• _Page text_:
=== Begin Enclosure ===

But while making common sense changes, we should not lose sight of the Kingdom principle in Joseph’s teachings. In all he did was the implicit conviction that we must work together as a united body of believers to carry forward God’s work. I believe the principle of the Kingdom is more essential now than ever because of one of the most significant developments in our society since 1830. I refer to the emergence of corporations.

In Joseph Smith’s time there were only a small number of corporations. The organization of human affairs was far simpler than it is today. The bulk of the population lived and worked on family farms. Virtually everyone’s productive life coincided with the family organization and went no further. The corporate bodies that did exist were relatively simple banks and canal companies. The federal government occupied a small number of offices in Washington with employees numbered in the hundreds rather than the hundreds of thousands as today.

Since that time we have formed huge corporate organizations extending across the continent and round the globe. I am not only thinking of mammoth business corporations like Exxon or Dupont with offices and factories in every corner of the earth. Now virtually all work is corporate. Museums and universities are organized as not-for-profit corporations. So are charities, symphony orchestras and opera companies, historical societies and labor unions. It is a rare working individual who is not part of a corporation, whether for profit or not. Mothers are the largest body of working people who function outside a corporation, making them particularly helpful in identifying the failings and dangers of corporate work.

=== End Enclosure ===

• _Entries shown_:

=== Begin Enclosure ===

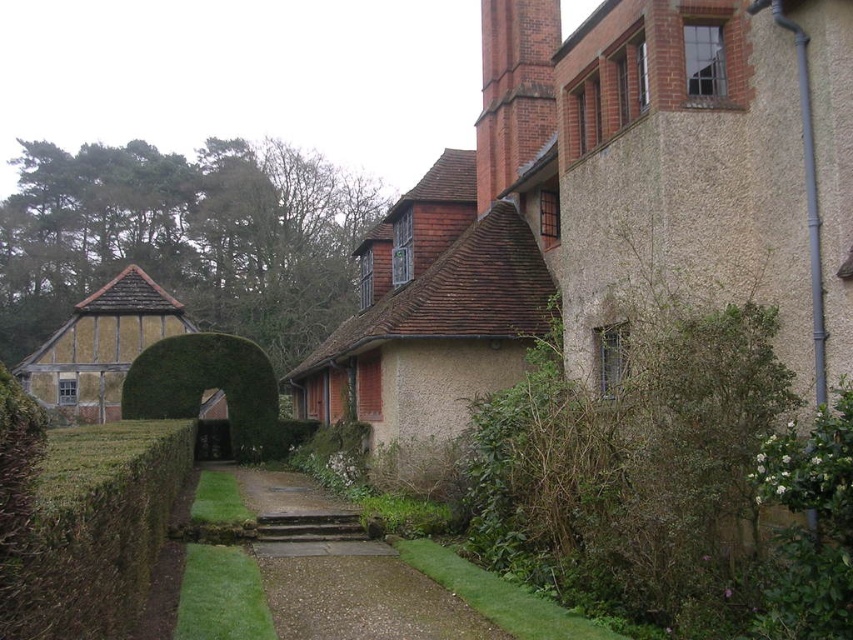
Question: Does green leafy hedge at right have a smaller size compared to gravel pathway at center?

Choices:
 (A) no
 (B) yes

Answer: (B)

Question: Which is farther from the green leafy hedge at lower left?

Choices:
 (A) green leafy hedge at right
 (B) gravel pathway at center
 (C) green leafy hedge at center

Answer: (C)

Question: Which point is closer to the camera?

Choices:
 (A) green leafy hedge at lower left
 (B) green leafy hedge at right
 (C) gravel pathway at center

Answer: (A)

Question: Is gravel pathway at center wider than green leafy hedge at center?

Choices:
 (A) yes
 (B) no

Answer: (A)

Question: Which object appears closest to the camera in this image?

Choices:
 (A) gravel pathway at center
 (B) green leafy hedge at center
 (C) green leafy hedge at right
 (D) green leafy hedge at lower left

Answer: (D)

Question: Does green leafy hedge at lower left have a lesser width compared to green leafy hedge at center?

Choices:
 (A) yes
 (B) no

Answer: (B)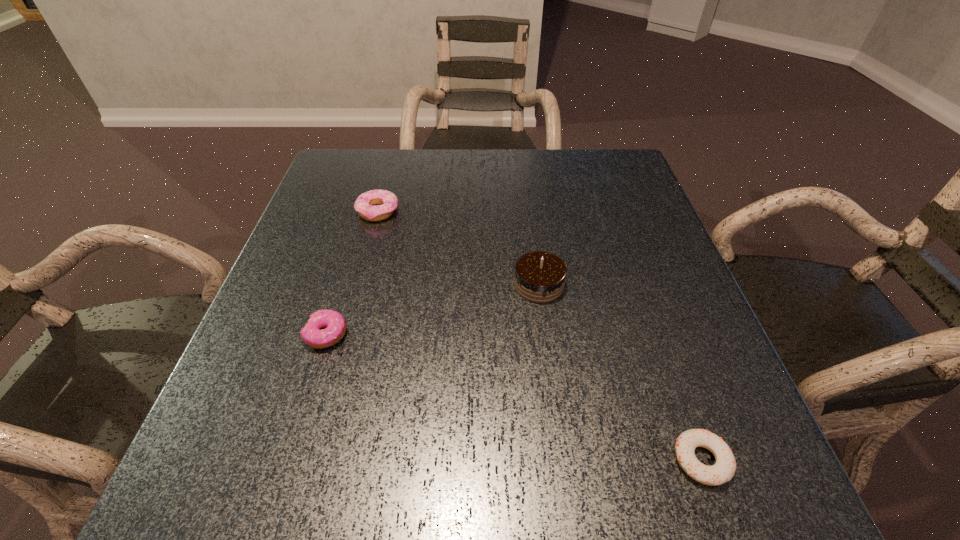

=== End Enclosure ===

• _Work task_:
Please extract the sentences of the passage on corporations between "In Joseph Smith’s" and "thousands as today.", inclusive, copying them word for word.

• _Written answer_:
In Joseph Smith’s time there were only a small number of corporations. The organization of human affairs was far simpler than it is today. The bulk of the population lived and worked on family farms. Virtually everyone’s productive life coincided with the family organization and went no further. The corporate bodies that did exist were relatively simple banks and canal companies. The federal government occupied a small number of offices in Washington with employees numbered in the hundreds rather than the hundreds of thousands as today.